私は、アイメル様と結婚する前からしばらくの間、王都の地図と睨めっこをしていた。古いものから新しいものまで何十枚と集め、上流階級の行動範囲だけを徹底的に洗い出し、関連のありそうな場所も目星をつけた。サロン、宝飾品を取り扱うジュエリー店やデザイナーアトリエ、高級レストラン、大手銀行や両替商。
それらを標的にするのではない。
貴族や富豪たちが住む土地というのは、大抵は恵まれた土地だ。水捌けがよく、日当たりもよく、静かで、広く、不便の少ない安全な土地。
そういうところは自然の生命力であるマナも多く、魔法を使いやすい土地とも言える。そもそも、王都自体がマナの多い土地を選んで建てられたという説もあるほどだ。
なら、どうして『灰色女』が生まれるのだろう。
マナの豊かな土地ならば、生まれる命もマナに親しみ、よく扱えるものだ。少なくとも、強い野生動物や珍しい魔法動物は、土地の性質との関連があることが知られている。
(だったら、マナが豊かな王都で魔力のない『灰色女』が生まれるというのは、おかしくないかしら。それも、平民や貧民に『灰色女』が多く生まれるというのも……あくまで自然の産物であるマナは、そこまで偏って存在したりはしない。もしその可能性があるのだとすれば、それは人為的に偏りを生じさせているのでは?)
そこで、私は地図から王都のマナの流れをより詳細に掴んでみよう、という試みをしていた。
高位貴族ほど魔法の大家であり、マナを必要とする。王城や大聖堂は警備上の理由から魔法を使うためにマナを大量に消費する。聖女にしても、『癒しの魔法』を使うためにマナを集める補助装置として大聖堂の聖像を使っている。

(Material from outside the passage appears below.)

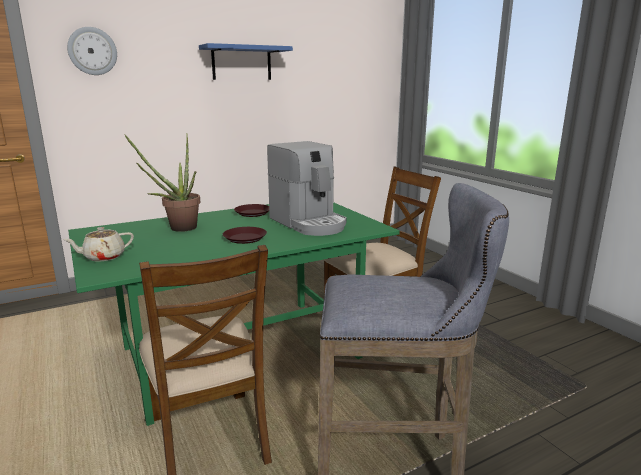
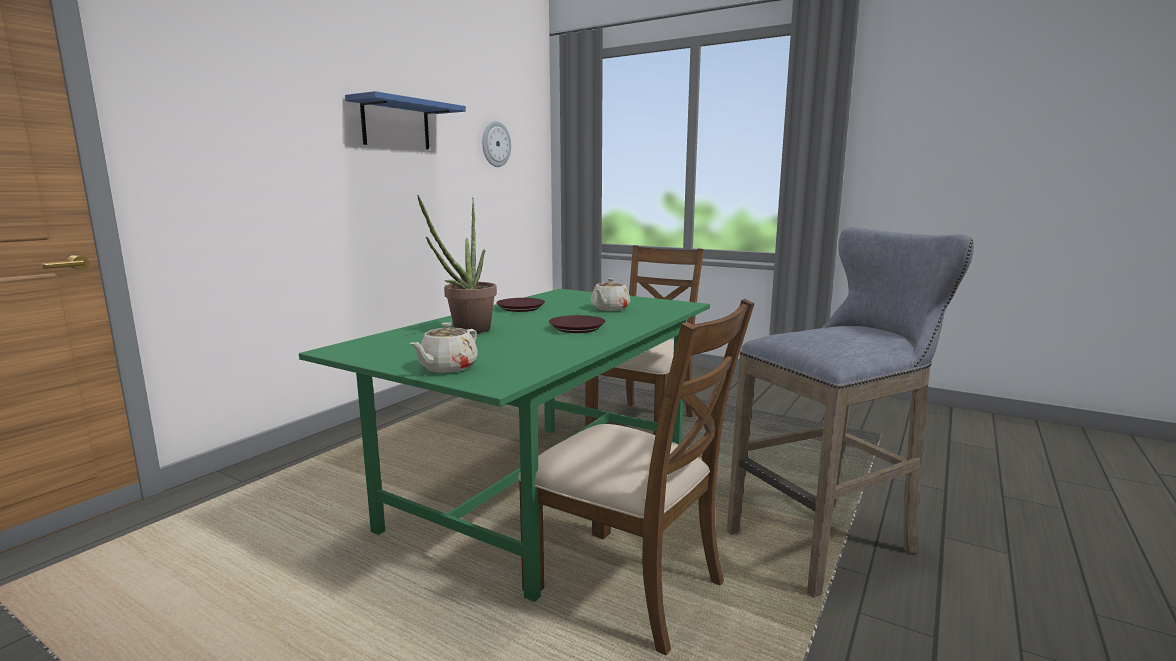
camera: 30 degrees left, 5 degrees down
wall clock [67,27,117,75] -> wall clock moved to [482,121,511,167]
coffee machine [267,141,347,236] -> beige teapot [591,278,630,311]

結婚前に、私が普段出歩かない王都を歩いたのも、実際に現地を歩いてマナの流れを確認するためだ。
そうすると——明らかに、不自然なマナの流れを収束させる場所を、何ヶ所も発見した。
その場所を地図に書き込み、周辺の建物や道路、マナの大量消費地との関係を洗っていくと、ついに不審なものを発見した。
部屋で就寝前に地図と睨めっこしていた私は、その『不審なもの』が不自然なマナの流れがある場所と完全に一致することを突き止め、じっと考え込む。
(……間違いない。地上から見れば何もないところだけれど、地下では確かにそれがある)
王都の地下。
普通ならば、意識すら向けない場所だ。
しかし、張り巡らされた水道や地下坑道の存在を知ってさえいれば、そこに人が通れる道があり、整備のための設備があることまで思い至る。
私が目をつけた『不審なもの』は、地下配水塔だ。
配水塔とは、上水道の水を人口の多さや住宅地などに配慮して各方面へと配るための設備だ。
本来であれば地上に作られるはずの配水塔は、都市の狭さから地下へ作られた。少しでも王都を広く使いたい、という意図を持って。
しかし、隠された他の意図も含んでいたのかもしれない。
私はそれを確認するために、どうしてもいずれかの地下配水塔へ行かなければならなかった。